What are better ways of context-building and personalization for agents?
How can we give users maximum control over agents without requiring an equivalent amount of responsibility?
How can we introduce agentic systems incrementally to increase user adoption over the upcoming years?

Context-building and personalization

Agents cannot operate on the same wavelength as a user without proper context. These systems need to be close to the user, with a personalized understanding of the user’s intentions. Whether it’s a personal assistant or an enterprise copilot, interacting with an uninformed agent can create a laborious UX.

Control vs. effort

How do you design an experience that minimizes human effort, while still enabling human control? It’s the difference between designing a user-driven UX vs. an AI-driven UX. Agents haven’t reached an adequate level of reliability or personalization to handle decisioning. But when they do, new paradigms of UX may place the agent in the driver’s seat and the user as a supervising authority.

User adoption

Distributing new technologies is sometimes just as hard as building it. Consumer technologies that were introduced decades ago still haven’t been fully adopted and technological literacy has become a legitimate issue in distribution. Building and distributing new forms of interaction with new intelligent systems may have to be done incrementally to promote user adoption.

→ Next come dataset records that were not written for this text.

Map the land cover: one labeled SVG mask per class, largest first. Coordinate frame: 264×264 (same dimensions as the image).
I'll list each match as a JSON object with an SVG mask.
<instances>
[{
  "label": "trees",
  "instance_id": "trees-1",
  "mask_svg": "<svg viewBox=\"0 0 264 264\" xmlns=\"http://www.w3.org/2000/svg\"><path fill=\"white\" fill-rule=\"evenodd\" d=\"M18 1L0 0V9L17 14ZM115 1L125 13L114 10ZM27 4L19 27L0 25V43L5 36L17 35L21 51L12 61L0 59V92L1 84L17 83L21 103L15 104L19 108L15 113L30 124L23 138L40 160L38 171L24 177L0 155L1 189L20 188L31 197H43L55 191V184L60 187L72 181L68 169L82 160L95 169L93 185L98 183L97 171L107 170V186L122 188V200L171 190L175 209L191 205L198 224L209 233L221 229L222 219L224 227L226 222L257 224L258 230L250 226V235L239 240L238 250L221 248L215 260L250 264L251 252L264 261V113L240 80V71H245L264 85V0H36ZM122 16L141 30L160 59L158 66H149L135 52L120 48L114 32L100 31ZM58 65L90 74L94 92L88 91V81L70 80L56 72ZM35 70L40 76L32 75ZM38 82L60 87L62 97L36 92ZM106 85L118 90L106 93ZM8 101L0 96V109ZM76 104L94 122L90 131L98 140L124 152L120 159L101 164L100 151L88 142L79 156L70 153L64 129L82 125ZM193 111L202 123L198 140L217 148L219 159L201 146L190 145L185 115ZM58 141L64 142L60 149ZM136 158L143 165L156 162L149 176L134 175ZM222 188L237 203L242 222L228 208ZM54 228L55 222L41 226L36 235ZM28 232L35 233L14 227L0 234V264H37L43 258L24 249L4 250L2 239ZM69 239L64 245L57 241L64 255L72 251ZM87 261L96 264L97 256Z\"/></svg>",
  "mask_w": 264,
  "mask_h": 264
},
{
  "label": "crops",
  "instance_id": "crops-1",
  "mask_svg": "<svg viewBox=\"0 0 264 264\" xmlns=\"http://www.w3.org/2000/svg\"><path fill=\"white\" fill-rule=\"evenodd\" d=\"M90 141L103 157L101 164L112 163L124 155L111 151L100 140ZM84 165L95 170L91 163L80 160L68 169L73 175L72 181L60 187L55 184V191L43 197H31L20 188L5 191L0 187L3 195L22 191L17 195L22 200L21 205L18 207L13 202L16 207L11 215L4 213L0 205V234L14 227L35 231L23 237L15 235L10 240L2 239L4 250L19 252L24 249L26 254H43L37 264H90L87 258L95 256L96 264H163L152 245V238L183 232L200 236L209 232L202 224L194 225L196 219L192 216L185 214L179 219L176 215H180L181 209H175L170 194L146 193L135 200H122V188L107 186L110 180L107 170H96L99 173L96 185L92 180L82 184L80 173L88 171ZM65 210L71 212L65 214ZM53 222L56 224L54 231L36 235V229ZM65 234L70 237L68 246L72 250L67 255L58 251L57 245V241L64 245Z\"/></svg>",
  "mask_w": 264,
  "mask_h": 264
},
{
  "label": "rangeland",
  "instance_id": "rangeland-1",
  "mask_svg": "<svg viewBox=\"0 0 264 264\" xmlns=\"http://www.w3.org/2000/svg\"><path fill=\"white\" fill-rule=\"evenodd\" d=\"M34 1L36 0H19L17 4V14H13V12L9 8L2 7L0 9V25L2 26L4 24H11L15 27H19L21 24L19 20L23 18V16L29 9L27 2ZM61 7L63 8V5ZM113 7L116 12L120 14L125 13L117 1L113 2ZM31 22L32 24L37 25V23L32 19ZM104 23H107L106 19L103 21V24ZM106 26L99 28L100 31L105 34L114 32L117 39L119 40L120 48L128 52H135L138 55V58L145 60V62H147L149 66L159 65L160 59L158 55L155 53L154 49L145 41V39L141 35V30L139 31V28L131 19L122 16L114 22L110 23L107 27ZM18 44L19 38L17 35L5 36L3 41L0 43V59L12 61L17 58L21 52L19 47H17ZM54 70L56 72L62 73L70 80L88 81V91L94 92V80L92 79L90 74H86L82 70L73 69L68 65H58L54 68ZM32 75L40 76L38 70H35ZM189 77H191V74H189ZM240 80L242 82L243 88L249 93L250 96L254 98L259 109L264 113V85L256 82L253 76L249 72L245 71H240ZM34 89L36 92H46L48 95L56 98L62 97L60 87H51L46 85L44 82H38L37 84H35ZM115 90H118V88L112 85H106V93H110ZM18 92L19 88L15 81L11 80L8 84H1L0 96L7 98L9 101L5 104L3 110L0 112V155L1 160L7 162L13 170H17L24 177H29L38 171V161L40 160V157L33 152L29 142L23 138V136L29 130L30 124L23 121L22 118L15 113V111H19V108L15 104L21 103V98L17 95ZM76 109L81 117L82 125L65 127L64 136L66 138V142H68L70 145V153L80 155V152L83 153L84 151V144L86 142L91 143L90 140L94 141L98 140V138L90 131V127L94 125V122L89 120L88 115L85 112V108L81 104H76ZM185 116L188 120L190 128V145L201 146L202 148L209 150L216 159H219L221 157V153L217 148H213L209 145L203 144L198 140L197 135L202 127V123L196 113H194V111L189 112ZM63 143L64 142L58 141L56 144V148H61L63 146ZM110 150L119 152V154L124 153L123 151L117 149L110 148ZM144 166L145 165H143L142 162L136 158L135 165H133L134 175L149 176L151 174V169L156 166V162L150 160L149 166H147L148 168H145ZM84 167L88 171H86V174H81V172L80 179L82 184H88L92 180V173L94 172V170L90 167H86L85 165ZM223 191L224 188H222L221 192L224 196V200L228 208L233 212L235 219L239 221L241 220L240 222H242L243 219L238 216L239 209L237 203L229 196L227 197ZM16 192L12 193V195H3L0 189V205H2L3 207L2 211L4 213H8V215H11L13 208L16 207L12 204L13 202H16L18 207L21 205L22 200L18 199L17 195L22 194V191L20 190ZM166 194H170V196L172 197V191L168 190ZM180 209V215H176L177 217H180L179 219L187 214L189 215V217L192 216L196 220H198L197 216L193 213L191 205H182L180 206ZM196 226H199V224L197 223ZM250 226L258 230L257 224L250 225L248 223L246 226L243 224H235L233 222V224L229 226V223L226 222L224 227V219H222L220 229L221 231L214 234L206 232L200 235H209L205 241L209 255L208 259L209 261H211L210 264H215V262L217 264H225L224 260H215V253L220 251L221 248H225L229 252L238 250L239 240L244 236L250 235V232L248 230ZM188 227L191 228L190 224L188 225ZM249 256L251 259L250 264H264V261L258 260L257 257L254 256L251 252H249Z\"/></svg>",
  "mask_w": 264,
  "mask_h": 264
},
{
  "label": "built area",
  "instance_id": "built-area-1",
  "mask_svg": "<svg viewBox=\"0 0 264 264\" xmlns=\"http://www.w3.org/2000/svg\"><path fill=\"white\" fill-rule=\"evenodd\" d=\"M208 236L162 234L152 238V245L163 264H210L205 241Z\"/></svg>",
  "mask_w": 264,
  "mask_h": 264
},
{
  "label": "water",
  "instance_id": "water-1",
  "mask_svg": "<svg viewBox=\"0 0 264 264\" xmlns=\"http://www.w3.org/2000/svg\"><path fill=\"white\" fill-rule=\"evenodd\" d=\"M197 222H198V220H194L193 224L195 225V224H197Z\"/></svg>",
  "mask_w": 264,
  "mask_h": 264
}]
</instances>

As we pave the way for agentic systems, we must ensure we invest in AI safety and reliability. As models get more powerful, exploitations can become more dangerous. As agentic systems receive more responsibility, mistakes can result in big consequences. We must ensure these systems are safe and reliable before they are distributed.

Wrapping up

At the end of the day, LLMs will always hallucinate because model error will always stem from human error. As we continue to keep humans in-the-loop, humans will continue to make mistakes when instructing and communicating intention.

Building better human-agent interactions is the best way to effectively reduce human error, in turn reducing model error.